- _What needs to be done_
From the data underneath, reproduce exactly the stretch that begins at the line with "Si vous effectuez" and ends after the line with "système d’exploitation client ?".

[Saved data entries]

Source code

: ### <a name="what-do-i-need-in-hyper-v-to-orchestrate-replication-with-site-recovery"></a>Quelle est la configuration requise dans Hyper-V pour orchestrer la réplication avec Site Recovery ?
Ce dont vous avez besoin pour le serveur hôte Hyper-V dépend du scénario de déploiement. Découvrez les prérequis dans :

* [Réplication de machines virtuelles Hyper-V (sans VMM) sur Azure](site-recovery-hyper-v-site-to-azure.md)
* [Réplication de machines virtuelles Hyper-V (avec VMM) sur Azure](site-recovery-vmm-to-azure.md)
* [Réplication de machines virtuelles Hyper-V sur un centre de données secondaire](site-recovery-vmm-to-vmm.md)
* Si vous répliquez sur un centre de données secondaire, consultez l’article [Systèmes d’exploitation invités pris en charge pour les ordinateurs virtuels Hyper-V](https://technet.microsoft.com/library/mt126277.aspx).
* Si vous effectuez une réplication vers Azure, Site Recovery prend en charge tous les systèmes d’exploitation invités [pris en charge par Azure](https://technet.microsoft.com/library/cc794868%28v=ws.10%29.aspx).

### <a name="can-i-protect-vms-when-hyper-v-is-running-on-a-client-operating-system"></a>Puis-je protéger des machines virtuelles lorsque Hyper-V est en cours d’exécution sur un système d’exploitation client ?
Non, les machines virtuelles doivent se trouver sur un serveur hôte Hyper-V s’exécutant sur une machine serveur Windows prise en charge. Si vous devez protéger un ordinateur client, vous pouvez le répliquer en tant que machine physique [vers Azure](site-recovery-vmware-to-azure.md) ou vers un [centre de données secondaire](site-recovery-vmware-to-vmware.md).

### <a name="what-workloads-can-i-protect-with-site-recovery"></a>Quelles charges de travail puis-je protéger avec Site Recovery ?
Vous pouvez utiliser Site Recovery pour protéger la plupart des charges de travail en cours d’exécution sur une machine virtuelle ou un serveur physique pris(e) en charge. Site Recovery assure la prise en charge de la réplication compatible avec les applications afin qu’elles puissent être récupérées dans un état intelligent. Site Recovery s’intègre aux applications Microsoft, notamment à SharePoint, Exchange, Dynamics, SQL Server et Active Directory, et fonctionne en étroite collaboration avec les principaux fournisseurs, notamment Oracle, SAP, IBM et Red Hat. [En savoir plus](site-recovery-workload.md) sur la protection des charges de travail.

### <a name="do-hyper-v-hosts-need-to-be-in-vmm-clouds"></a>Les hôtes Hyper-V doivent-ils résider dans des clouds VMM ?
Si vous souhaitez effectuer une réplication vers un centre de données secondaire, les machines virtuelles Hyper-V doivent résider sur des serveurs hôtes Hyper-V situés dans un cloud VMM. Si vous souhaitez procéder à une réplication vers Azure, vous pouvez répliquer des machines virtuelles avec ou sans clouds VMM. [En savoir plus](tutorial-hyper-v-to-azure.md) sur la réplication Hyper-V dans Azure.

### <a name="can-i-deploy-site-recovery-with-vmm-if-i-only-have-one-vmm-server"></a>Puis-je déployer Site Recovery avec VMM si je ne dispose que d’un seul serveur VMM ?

---

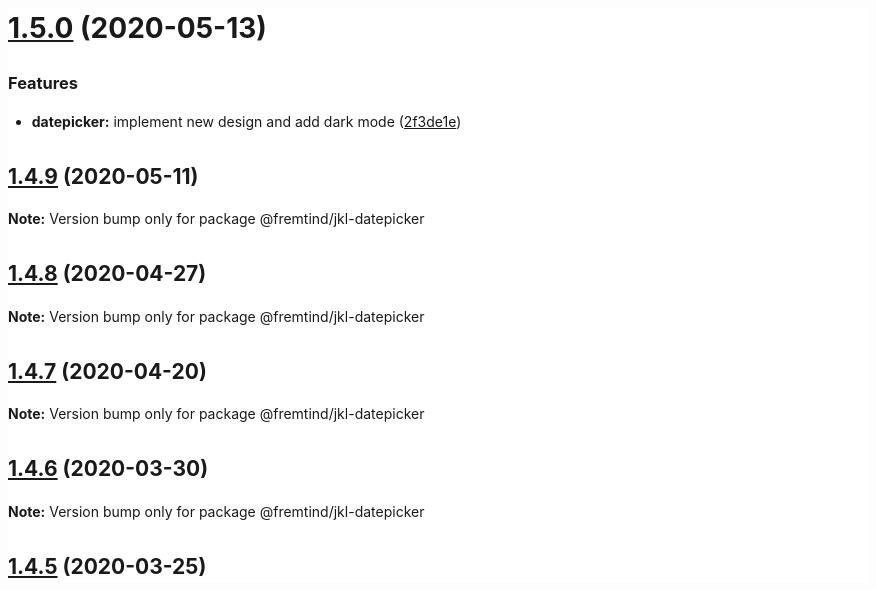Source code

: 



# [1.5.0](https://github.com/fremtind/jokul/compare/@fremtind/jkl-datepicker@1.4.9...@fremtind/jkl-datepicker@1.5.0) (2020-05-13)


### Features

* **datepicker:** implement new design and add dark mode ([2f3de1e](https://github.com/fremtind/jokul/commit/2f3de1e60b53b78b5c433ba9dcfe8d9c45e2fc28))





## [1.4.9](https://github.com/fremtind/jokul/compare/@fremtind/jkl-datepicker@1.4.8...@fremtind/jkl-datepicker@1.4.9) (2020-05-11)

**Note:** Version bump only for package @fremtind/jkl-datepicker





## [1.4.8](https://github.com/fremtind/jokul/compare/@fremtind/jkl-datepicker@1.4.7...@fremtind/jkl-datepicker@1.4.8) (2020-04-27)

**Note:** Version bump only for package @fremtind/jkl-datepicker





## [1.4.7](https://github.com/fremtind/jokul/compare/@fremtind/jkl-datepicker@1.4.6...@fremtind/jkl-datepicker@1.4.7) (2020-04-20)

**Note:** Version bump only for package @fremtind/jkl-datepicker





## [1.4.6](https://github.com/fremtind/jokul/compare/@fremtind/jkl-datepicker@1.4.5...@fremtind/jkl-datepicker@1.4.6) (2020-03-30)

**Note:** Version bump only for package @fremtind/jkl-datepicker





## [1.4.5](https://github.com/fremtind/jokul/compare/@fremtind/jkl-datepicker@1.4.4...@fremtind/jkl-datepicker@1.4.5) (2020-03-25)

==

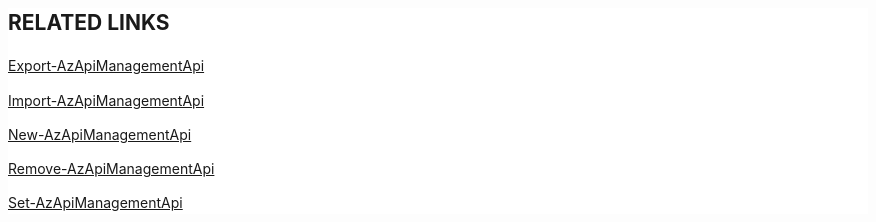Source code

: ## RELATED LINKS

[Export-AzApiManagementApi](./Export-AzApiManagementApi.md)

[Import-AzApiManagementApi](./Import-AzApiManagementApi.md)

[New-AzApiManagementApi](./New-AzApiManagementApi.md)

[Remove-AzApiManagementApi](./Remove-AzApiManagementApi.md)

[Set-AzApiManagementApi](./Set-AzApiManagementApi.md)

- _Your solution_
* Si vous effectuez une réplication vers Azure, Site Recovery prend en charge tous les systèmes d’exploitation invités [pris en charge par Azure](https://technet.microsoft.com/library/cc794868%28v=ws.10%29.aspx).

### <a name="can-i-protect-vms-when-hyper-v-is-running-on-a-client-operating-system"></a>Puis-je protéger des machines virtuelles lorsque Hyper-V est en cours d’exécution sur un système d’exploitation client ?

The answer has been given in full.